The founder of the app, a platform for crowdsourcing the cleaning of litter, shares his goals for 2017 and the future of the organization.
(Image: TakePart)
Presented byPresented by Lenovo
Dec 27, 2016· 1 MIN READ
Jeff Kirschner is the Founder & CEO of Litterati – a mobile app that is helping “crowdsource-clean” the planet – one piece of litter at a time.

Litterati is about creating change. Change in our perception, our practices, and ultimately, our planet.

When it comes to long-term transformation, there’s no better place to start than with our young people. They’re often referred to as the “leaders of tomorrow,” but in actuality, they’re plowing the path today.

When it comes to litter, a global pandemic we’ve battled for decades, it’s critical we engage new ideas. Today’s youths think potential over plausible. Our job is to support them.

Looking ahead to 2017, we’re focused on building tools and technologies they’ll use to shape our world.

Education: Litterati has been adopted by a number of schools throughout the U.S. Introducing a hands-on, citizen-science approach has been well received by teachers and students alike, but there’s a desire for more: Specifically, a structured curriculum. Shared best practices. Group assignments and classroom discussion topics. We need to design programming that not only is easy to adopt but keeps students engaged.

Community: When battling large-scale problems, it’s easy to feel helpless. Traditionally, if you saw a plastic bottle lying on the street, it might feel pointless to pick it up. What difference would it possibly make? Obviously, it does, though perception suggests otherwise. Building a technology that connects the Litterati community helps that feeling of helplessness evolve into one of empowerment. If you saw that thousands of others were also picking up plastic bottles in their communities, you’d be more inclined to participate. Over the next year, we’ll introduce features that bring our community closer together, taking a traditionally isolated act and making it social and shareable.
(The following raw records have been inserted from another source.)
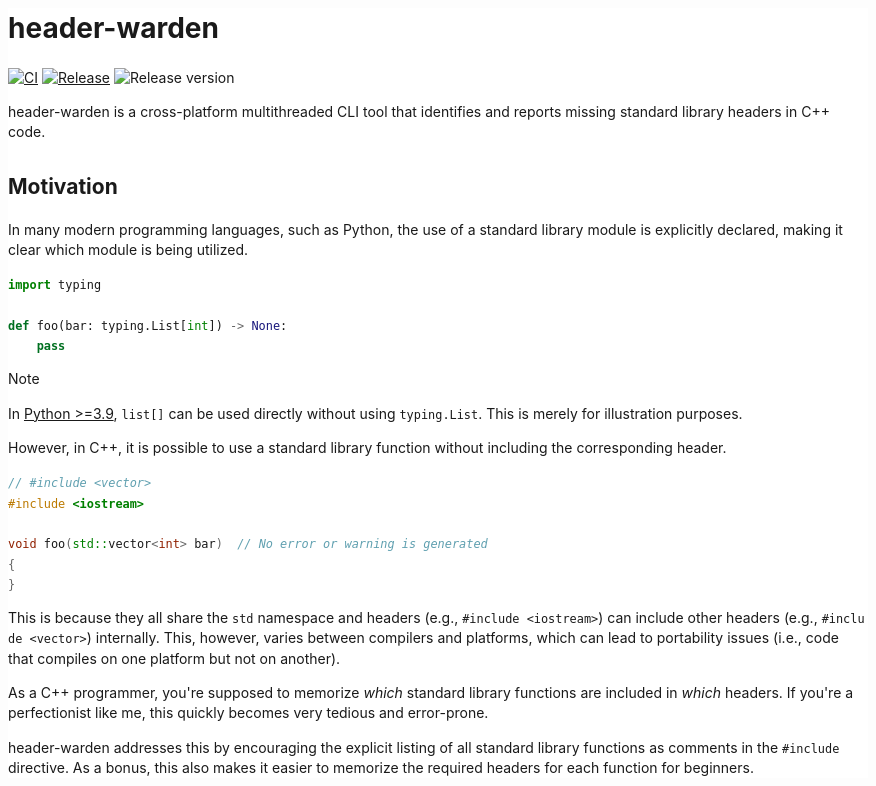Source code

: # header-warden

[![CI](https://github.com/ryouze/header-warden/actions/workflows/ci.yml/badge.svg)](https://github.com/ryouze/header-warden/actions/workflows/ci.yml)
[![Release](https://github.com/ryouze/header-warden/actions/workflows/release.yml/badge.svg)](https://github.com/ryouze/header-warden/actions/workflows/release.yml)
![Release version](https://img.shields.io/github/v/release/ryouze/header-warden)

header-warden is a cross-platform multithreaded CLI tool that identifies and reports missing standard library headers in C++ code.


## Motivation

In many modern programming languages, such as Python, the use of a standard library module is explicitly declared, making it clear which module is being utilized.

```python
import typing

def foo(bar: typing.List[int]) -> None:
    pass
```

> [!NOTE]
> In [Python >=3.9](https://docs.python.org/3/whatsnew/3.9.html#type-hinting-generics-in-standard-collections), `list[]` can be used directly without using `typing.List`. This is merely for illustration purposes.


However, in C++, it is possible to use a standard library function without including the corresponding header.

```c++
// #include <vector>
#include <iostream>

void foo(std::vector<int> bar)  // No error or warning is generated
{
}
```

This is because they all share the `std` namespace and headers (e.g., `#include <iostream>`) can include other headers (e.g., `#include <vector>`) internally. This, however, varies between compilers and platforms, which can lead to portability issues (i.e., code that compiles on one platform but not on another).

As a C++ programmer, you're supposed to memorize *which* standard library functions are included in *which* headers. If you're a perfectionist like me, this quickly becomes very tedious and error-prone.

header-warden addresses this by encouraging the explicit listing of all standard library functions as comments in the `#include` directive. As a bonus, this also makes it easier to memorize the required headers for each function for beginners.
When it comes to schools, how can they learn from each other? If one school identifies that its primary source of litter comes from plastic straw wrappers, there’s a high likelihood that others are experiencing the same.

Data: There’s no point in collecting information unless you can do something with it. At Litterati we often show the following:

Data → Insight → Action → Change

For that equation to be effective, the data component is key. The litter problem is not only massive but complex. We’re dealing with everything from a variety of product types (a metal bottle cap versus a plastic bottle cap) to levels of decay (a pristine Snickers wrapper or one that’s been ripped and tattered). To make matters more complicated, some things are nearly impossible to identify. In 2017, we’ll start to design a flexible, scalable data architecture that not only allows for this complexity but adapts over time. There’s the promise of image recognition and machine learning, but what’s around the corner? What’s being worked on by some 16-year-old that the world isn’t yet aware of? By working with young entrepreneurs and engineers, we’ll continue to improve on how we collect and analyze data. Better data leads to greater insight, which drives more action and creates greater change.

2017. It’s time to make sense of the madness.